____ Records to process
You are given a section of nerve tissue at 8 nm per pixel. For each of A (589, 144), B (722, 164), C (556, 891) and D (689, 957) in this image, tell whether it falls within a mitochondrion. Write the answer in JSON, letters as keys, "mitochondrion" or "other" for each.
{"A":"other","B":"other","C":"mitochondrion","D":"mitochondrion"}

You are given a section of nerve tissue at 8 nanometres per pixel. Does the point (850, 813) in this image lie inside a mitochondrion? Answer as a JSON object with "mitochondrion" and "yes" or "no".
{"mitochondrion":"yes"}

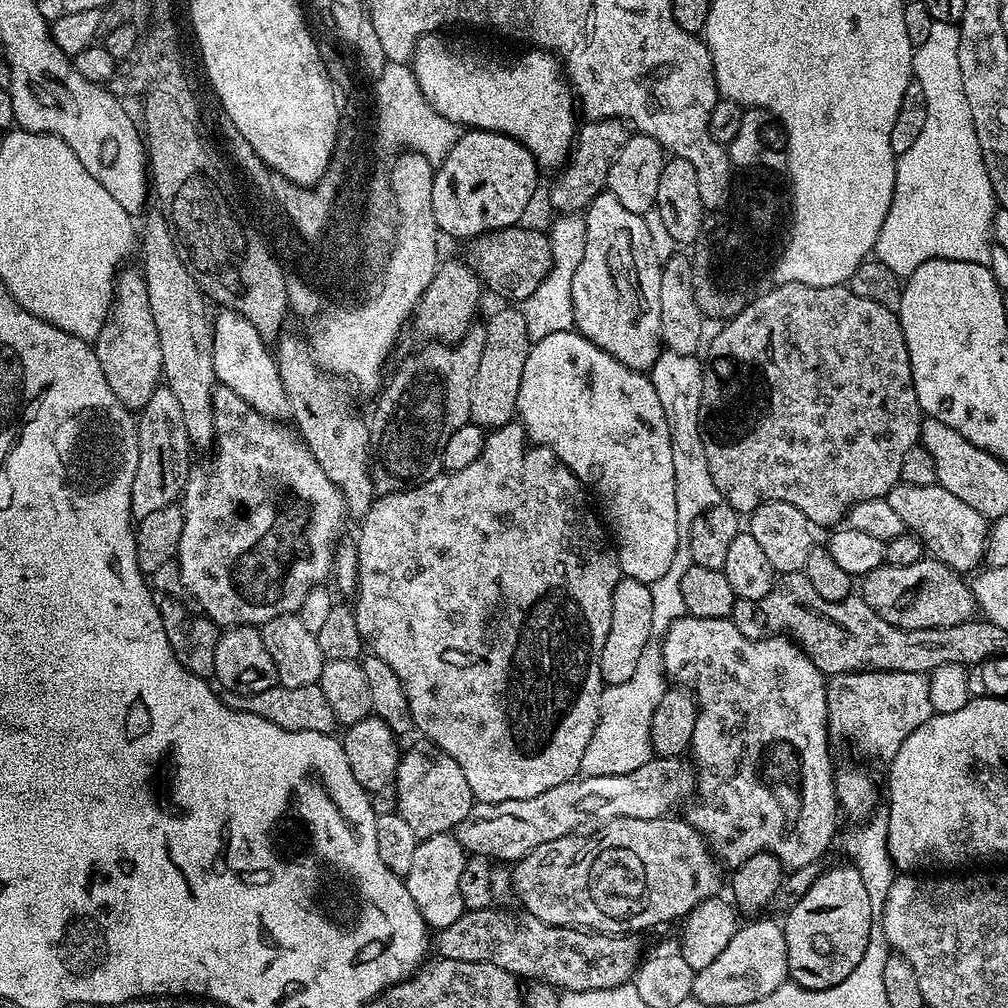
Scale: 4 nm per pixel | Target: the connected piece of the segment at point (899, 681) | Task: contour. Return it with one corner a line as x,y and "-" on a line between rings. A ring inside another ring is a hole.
846,672
843,676
833,676
827,681
828,686
828,734
840,740
848,739
856,743
856,748
864,756
877,756
883,762
890,762
894,754
932,715
930,706
930,686
928,676
923,672

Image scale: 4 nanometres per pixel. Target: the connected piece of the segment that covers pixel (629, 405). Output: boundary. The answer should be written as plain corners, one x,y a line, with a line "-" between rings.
569,330
549,334
546,338
533,343
530,354
526,358
526,370
522,370
522,386
518,386
516,411
519,423
523,424
529,441
532,444
542,444
544,447
554,450
554,454
580,479
580,483
584,485
585,489
595,499
596,496
600,499
601,509
599,508
599,511
602,513
603,523
614,541
616,557
620,559
621,573
649,586
658,578
662,578
662,574
666,574
666,570
670,570
670,562
674,562
676,547
682,538
682,529
678,526
678,506
674,502
674,450
670,446
670,427
666,424
665,411
662,410
661,400
657,397
657,391
651,384
650,376
634,370
630,366
622,366
622,362
618,362
618,358
614,358
610,354
606,354
606,350
594,346
594,342
590,342
581,332

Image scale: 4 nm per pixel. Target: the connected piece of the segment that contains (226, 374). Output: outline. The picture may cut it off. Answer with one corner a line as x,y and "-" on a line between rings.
227,310
217,311
212,325
212,353
214,354
214,374
217,381
223,387
234,390
234,394
238,394
238,398
242,398
242,402
254,404
257,406
265,406
264,404
280,404
287,405
286,390
283,389
282,379
276,365
276,357
267,348
265,337
258,334
258,330
254,330
254,326
250,326
250,322
246,322
246,318
242,318
236,312

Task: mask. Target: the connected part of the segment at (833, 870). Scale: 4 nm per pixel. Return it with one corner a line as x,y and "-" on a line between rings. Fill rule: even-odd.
851,863
829,867
782,920
788,955
788,980
806,990
838,986
862,962
874,926
874,905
________
Repeat only the lines from the one holding "Image scale: 4 nm" through the last line of the data.

Image scale: 4 nm per pixel. Target: the connected piece of the segment that contains (226, 374). Output: outline. The picture may cut it off. Answer with one corner a line as x,y and "-" on a line between rings.
227,310
217,311
212,325
212,353
214,354
214,374
217,381
223,387
234,390
234,394
238,394
238,398
242,398
242,402
254,404
257,406
265,406
264,404
280,404
287,405
286,390
283,389
282,379
276,365
276,357
267,348
265,337
258,334
258,330
254,330
254,326
250,326
250,322
246,322
246,318
242,318
236,312

Task: mask. Target: the connected part of the segment at (833, 870). Scale: 4 nm per pixel. Return it with one corner a line as x,y and "-" on a line between rings. Fill rule: even-odd.
851,863
829,867
782,920
788,955
788,980
806,990
838,986
862,962
874,926
874,905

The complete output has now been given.